C'est, n'est-ce pas, un phénomène reconnu qu'une femme, sur le point d'accoucher, est saisie d'une énergie nouvelle qui la pousse à mettre sa maison en ordre et à se livrer à toutes sortes d'activités, généralement ménagères. Or, Angélique éprouvait au contraire une grande lassitude.
Elle trouva Honorine grimpée sur un petit coffre qu'elle avait poussé sous la fontaine murale et occupée à remplir d'eau un gobelet d'étain.
Angélique arriva au moment où les petites mains ne savaient trop comment se dissocier pour arrêter le filet d'eau et maintenir droit le récipient débordant. Elle retint celui-ci et ferma le robinet.
– Tu avais soif, ma chérie ? Tu aurais dû m'appeler.
– C'est pour toi, fit Honorine en lui tendant le gobelet à deux mains. Tu dois boire de l'eau pour que les anges descendent sur toi. C'est Mopountook qui l'a dit !
– Mopountook ?
– Mopountook, le chef des Métallaks. Tu sais bien ! Il t'a appris à boire de l'eau dans cette promenade où tu ne m'avais pas emmenée...
C'était un souvenir un peu vague mais déjà lointain, des premiers jours de Wapassou, mais Honorine, ce presque bébé d'alors, qui voyait tout, n'oubliait rien, devait être comme les chats. Pour elle, le temps n'existait pas... Elle pouvait se retrouver de plain-pied dans une situation qui avait frappé son imagination, abolissant mois et années écoulés, comme si tout se fût passé la veille.
– Il a dit que l'eau est lourde et qu'elle aide les anges à descendre vers nous.
Avait-il vraiment dit cela ? Angélique rassembla ses souvenirs. Mopountook avait dû parler plutôt d'esprits que d'anges. À moins qu'il ne fût un Indien baptisé par les missionnaires de Québec. Honorine insistait.
– L'eau aide les anges à descendre vers nous et le feu nous aide à monter vers eux. Il l'a dit. C'est pourquoi ils brûlent les gens pour qu'ils montent au ciel.
Qu'avait-elle saisi des discours de l'Indien ?
– Je te crois, fit Angélique en souriant.

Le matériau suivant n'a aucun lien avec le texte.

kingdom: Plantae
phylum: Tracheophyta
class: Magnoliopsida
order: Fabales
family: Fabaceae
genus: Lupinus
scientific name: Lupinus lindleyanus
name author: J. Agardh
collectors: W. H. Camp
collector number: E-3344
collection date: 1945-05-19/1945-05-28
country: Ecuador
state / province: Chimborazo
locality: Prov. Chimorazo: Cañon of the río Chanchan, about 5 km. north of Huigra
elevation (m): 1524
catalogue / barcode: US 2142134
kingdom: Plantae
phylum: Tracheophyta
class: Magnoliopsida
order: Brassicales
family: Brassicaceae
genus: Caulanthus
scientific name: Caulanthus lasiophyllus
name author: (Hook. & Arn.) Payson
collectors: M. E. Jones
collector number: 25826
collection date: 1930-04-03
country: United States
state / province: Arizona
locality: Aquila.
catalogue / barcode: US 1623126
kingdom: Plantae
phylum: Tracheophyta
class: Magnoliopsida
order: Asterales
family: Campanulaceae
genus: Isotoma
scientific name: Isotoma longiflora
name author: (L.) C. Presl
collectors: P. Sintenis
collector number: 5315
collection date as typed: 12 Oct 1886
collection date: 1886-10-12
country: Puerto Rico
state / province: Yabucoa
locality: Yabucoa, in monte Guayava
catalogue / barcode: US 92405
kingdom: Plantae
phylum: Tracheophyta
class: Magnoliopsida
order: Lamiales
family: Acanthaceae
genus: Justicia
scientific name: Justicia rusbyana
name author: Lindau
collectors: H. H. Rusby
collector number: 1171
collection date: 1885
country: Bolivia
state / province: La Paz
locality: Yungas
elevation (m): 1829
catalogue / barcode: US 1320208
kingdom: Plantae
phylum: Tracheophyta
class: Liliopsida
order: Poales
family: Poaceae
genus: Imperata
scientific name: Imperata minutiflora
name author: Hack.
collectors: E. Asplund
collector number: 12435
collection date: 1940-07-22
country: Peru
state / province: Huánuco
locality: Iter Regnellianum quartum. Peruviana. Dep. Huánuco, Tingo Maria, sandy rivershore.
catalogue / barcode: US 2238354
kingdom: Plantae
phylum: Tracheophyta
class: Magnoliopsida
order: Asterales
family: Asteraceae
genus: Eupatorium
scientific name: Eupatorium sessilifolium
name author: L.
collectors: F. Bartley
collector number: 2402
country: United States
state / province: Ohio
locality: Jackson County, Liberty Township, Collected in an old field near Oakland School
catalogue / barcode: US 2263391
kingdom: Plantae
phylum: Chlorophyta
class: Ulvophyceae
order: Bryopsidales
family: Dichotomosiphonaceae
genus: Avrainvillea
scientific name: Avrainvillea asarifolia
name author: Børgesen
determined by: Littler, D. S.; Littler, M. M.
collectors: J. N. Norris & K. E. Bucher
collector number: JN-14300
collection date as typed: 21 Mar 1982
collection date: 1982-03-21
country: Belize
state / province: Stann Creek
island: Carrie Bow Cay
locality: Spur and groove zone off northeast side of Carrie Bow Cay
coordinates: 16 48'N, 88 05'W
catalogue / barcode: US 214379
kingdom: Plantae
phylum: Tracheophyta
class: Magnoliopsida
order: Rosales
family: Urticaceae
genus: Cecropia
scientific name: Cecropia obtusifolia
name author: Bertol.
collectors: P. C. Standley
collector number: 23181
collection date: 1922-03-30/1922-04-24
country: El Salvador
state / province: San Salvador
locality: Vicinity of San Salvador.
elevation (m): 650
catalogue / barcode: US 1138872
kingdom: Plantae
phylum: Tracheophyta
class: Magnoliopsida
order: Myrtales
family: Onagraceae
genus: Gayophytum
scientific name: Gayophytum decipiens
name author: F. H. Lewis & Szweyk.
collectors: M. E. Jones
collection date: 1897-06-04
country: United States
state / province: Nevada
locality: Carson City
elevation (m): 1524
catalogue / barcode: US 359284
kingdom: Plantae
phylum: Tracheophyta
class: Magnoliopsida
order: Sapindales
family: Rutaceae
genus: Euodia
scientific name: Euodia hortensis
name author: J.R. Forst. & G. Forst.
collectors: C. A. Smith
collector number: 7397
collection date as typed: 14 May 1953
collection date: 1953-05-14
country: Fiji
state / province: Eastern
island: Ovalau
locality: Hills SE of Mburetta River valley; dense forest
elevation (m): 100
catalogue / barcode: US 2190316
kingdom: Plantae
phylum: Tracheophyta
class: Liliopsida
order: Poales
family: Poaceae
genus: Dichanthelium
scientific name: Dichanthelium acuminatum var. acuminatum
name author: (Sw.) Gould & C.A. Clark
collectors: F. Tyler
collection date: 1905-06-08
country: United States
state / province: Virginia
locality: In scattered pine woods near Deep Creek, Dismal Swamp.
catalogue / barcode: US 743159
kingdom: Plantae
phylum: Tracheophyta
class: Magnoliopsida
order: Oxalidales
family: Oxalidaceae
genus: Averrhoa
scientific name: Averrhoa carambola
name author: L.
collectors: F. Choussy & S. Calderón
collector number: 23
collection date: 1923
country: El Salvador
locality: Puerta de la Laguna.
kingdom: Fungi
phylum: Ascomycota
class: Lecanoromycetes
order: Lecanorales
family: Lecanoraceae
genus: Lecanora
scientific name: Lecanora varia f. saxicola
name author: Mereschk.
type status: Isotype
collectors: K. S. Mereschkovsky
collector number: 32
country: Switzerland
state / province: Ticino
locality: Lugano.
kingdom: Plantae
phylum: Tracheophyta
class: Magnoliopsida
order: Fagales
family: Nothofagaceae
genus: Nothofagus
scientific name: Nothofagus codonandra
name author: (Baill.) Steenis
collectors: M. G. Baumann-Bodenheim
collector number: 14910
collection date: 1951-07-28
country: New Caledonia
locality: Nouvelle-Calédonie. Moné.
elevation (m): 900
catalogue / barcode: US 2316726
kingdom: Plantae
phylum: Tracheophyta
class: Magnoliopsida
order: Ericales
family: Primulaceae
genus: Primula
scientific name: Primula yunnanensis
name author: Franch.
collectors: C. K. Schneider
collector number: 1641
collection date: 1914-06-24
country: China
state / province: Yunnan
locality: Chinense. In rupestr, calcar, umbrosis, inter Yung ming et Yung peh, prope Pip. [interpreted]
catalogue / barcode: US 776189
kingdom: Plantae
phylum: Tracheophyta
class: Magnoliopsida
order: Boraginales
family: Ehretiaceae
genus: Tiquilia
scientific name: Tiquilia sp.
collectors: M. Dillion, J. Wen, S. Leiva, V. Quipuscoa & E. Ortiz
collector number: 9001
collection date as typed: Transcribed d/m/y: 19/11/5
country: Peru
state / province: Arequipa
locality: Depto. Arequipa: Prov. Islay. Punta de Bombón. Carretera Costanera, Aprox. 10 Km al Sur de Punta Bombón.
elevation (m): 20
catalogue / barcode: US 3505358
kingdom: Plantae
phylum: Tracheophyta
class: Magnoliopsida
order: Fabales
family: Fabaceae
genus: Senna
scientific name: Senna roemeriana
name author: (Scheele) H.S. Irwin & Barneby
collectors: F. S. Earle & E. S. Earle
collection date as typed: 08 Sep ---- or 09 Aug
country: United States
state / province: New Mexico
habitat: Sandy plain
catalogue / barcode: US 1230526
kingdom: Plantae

Honorine connaissait de Wapassou beaucoup plus de choses qu'elle et il n'était pas étonnant que son intuition enfantine perçoive derrière les discours des Indiens, plus clairement que les adultes, leurs intentions et leurs croyances.
– Un jour j'essaierai, affirma Honorine avec componction.
– Quoi donc ?
– Le feu, pour monter !
Angélique, qui élevait le gobelet vers ses lèvres, suspendit son geste.
– Non, je t'en prie ! Le feu est plus dangereux que l'eau.
– Alors, bois !
Angélique but sous le regard attentif de sa fille. Maintenant, elle se souvenait de la piété de Mopountook vis-à-vis des sources. Il y attachait une grande importance et l'avait entraînée à marcher une journée entière et à boire à plusieurs reprises, en différents lieux, répétant qu'il fallait attirer la protection des esprits sur elle et Wapassou.